Câhit Sıtkı Tarancı

2 Ekim 1910 yılında Suriçi Cami Kebir Mahallesi 3 nolu evde dünyâya gelen Câhit Sıtkı Tarancı, çocukluk ve gençlik yıllarının bir bölümü bu tarihi evde geçmiştir.

Babası Bekir Sıtkı, annesi Arife hanımdır. Diyarbakır’ın soylu ailelerinden olan Pirinçcizade’lerdendir. İlk tahsilini Diyarbakır’da tamamladı. Daha sonra Orta öğrenimi için İstanbul’a gönderilerek, Kadıköy Fransız Saint Joseph Lisesi’ne yazıldı.

Burada dört yıl okuduktan sonra, Galatasaray Lisesinde tamamladı (1931). Sonra İstanbul’da Mülkiye Mektebi’nde (1931 – 1935) ve Yüksek Ticaret Okulu’nda okudu. Yüksek öğrenimini ise, Paris’te Sciences Politiques’te tamamladı. (1938 – 1940).

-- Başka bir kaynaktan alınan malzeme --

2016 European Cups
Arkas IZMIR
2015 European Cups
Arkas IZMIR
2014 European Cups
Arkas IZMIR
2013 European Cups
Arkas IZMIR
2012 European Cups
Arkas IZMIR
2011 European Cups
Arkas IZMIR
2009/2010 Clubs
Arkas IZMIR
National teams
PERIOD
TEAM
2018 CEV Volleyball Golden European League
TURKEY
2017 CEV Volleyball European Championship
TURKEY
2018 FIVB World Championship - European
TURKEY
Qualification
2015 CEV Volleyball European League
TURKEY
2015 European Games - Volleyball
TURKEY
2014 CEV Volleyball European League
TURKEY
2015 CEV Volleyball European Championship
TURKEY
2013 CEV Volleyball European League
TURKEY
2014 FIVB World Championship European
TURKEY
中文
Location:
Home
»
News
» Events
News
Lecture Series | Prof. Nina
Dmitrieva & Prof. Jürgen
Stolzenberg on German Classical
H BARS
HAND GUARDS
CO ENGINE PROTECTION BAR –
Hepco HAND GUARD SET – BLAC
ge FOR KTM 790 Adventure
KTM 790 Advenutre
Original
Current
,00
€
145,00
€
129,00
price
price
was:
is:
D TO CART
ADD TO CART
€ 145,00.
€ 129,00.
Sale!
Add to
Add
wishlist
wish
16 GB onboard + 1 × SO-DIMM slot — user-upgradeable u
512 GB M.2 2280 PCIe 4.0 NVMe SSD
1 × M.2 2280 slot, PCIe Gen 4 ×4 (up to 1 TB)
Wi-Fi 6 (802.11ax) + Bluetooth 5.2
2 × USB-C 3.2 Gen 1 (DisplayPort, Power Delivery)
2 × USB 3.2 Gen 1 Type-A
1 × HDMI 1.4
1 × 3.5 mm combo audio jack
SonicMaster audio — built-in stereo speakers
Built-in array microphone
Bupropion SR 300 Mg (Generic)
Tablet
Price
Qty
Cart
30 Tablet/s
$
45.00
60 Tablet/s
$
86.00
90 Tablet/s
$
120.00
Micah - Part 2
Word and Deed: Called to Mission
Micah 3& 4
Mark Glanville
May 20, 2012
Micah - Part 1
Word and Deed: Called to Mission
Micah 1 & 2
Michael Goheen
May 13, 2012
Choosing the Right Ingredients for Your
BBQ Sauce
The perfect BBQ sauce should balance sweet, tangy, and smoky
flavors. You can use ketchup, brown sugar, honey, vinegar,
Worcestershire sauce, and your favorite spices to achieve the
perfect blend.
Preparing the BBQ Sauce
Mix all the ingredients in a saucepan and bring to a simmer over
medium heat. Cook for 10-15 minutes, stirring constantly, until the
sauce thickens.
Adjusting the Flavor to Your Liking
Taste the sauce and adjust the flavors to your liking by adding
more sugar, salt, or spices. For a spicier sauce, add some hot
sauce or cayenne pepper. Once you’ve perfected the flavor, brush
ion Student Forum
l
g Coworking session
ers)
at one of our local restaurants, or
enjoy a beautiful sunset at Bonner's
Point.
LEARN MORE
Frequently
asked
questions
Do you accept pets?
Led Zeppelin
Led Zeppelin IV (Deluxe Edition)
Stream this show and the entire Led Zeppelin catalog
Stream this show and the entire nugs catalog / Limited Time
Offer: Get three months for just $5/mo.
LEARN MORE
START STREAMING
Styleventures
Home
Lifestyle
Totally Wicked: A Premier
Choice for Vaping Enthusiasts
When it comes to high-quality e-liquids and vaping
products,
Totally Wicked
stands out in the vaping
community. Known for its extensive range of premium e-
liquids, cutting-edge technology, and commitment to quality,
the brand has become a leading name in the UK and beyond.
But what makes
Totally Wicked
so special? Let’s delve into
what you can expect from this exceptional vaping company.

Öğrenimi sırasında Paris Radyosu’nda Türkçe yayınlar sipikerliği yaptı. 2. Dünyü savaşı nedeniyle Türkiye’ye döndü.

1944 yılından başlayarak Ankara’da Anadolu Ajansı, Toprak Mahsulleri Ofisi ve Çalışma Bakanlığı’nda çevirmen olarak çalıştı. Câhit Sıtkı Tarancı, 1951 yılında Cavidan Tınaz’la evlendi. 1954 yılında ağır bir hastalığa yakalandı ve felç geçirdi.

Câhit Sıtkı Tarancı hayâtı

Türkiye’de tedavisi sonuç vermeyince, Viyana’ya götürüldü. 13 Ekim 1956 tarihinde, orada bir hastanede vefat etti ve Ankara’da toprağa verildi.

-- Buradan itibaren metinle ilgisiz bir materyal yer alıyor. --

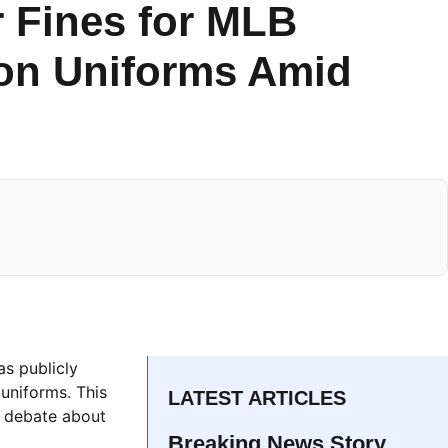
 Fines for MLB
 on Uniforms Amid
as publicly
uniforms. This
LATEST ARTICLES
a debate about
Breaking News Story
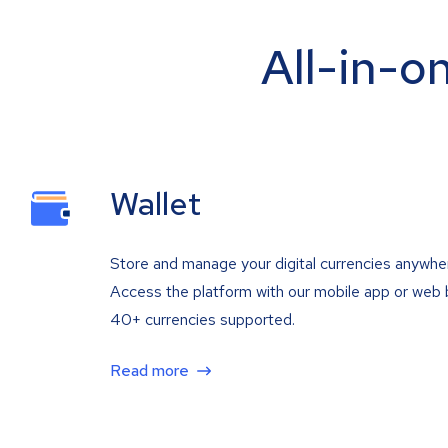
All-in-o
Wallet
Store and manage your digital currencies anywhe
Access the platform with our mobile app or web 
40+ currencies supported.
Read more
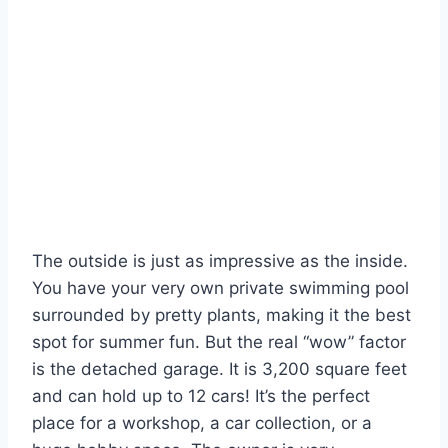
The outside is just as impressive as the inside.
You have your very own private swimming pool
surrounded by pretty plants, making it the best
spot for summer fun. But the real “wow” factor
is the detached garage. It is 3,200 square feet
and can hold up to 12 cars! It’s the perfect
place for a workshop, a car collection, or a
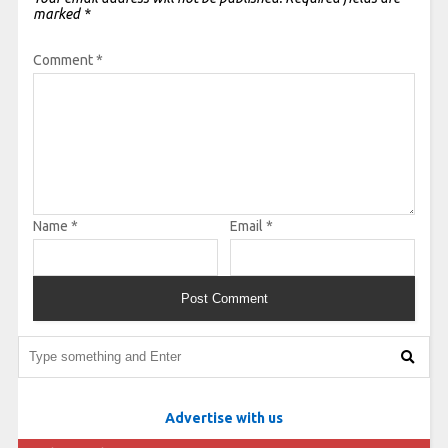
marked
*
Comment
*
Name
*
Email
*
Advertise with us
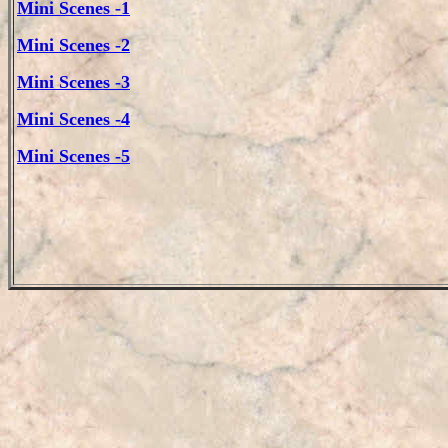
Mini Scenes -1
Mini Scenes -2
Mini Scenes -3
Mini Scenes -4
Mini Scenes -5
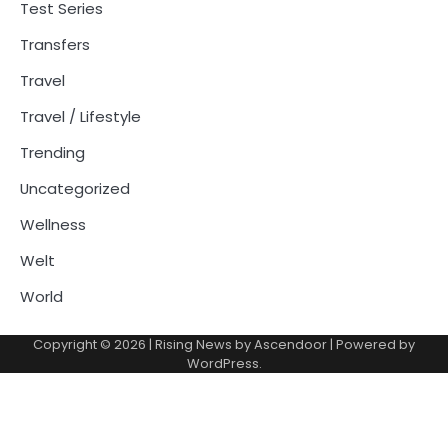
Test Series
Transfers
Travel
Travel / Lifestyle
Trending
Uncategorized
Wellness
Welt
World
Copyright © 2026
| Rising News by
Ascendoor
| Powered by
WordPress
.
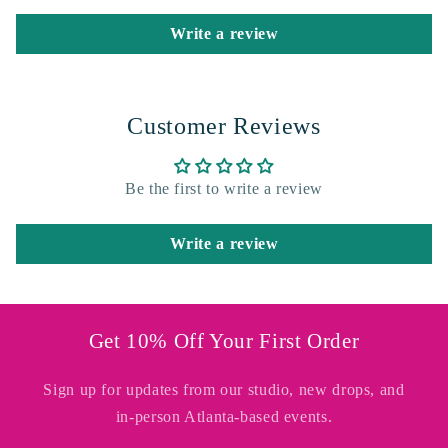
Write a review
Customer Reviews
Be the first to write a review
Write a review
Get 10% Off Your First Order
Sign up for updates from our studio, new drops, and
in-person Atlanta-based events.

Sanat için sanat” ilkesine bağlı kaldı. Ona göre şiir, kelimelerle güzel şekiller kurma sanatıdır. Vezin ve kafiyeden kopmamış, ama ölçülü veya serbest, her türlü şiirin güzel olabileceği inancını taşımıştır.

Câhit Sıtkı Tarancı’nın açık ve sade bir üslubu vardır. Çoğu gerçeğe bağlı olan mecazları, derin, karışık ve şaşırtıcı değildir. Uzak çağrışımlara ve hayal oyunlarına pek itibar etmemiştir. Zaman zaman bazı imaj ve sembollere başvurmuştur. Şiirlerinde en çok yaşama sevinci ve ölüm temalarına yer vermiş, nedense hep ölümün üstüne gitmiştir.

Ayrıca; yitik aşklar, mutlu sevdâlar, yalnızlık, yaşadığı bohem hayâtın buruklukları, çocukluk özlemi de şiirlerine konu olmuştur. Câhit Sıtkı Tarancı, Fransız şairlerinden, özellikle Baudelaire ve Verlaine’den etkilenmistir. Şairin önemli kitapları arasında “Otuzbeş Yaş”, “Ömrümde Sükut”, “Düşten Güzel” ve “Ziya’ya Mektuplar” sayılabilir.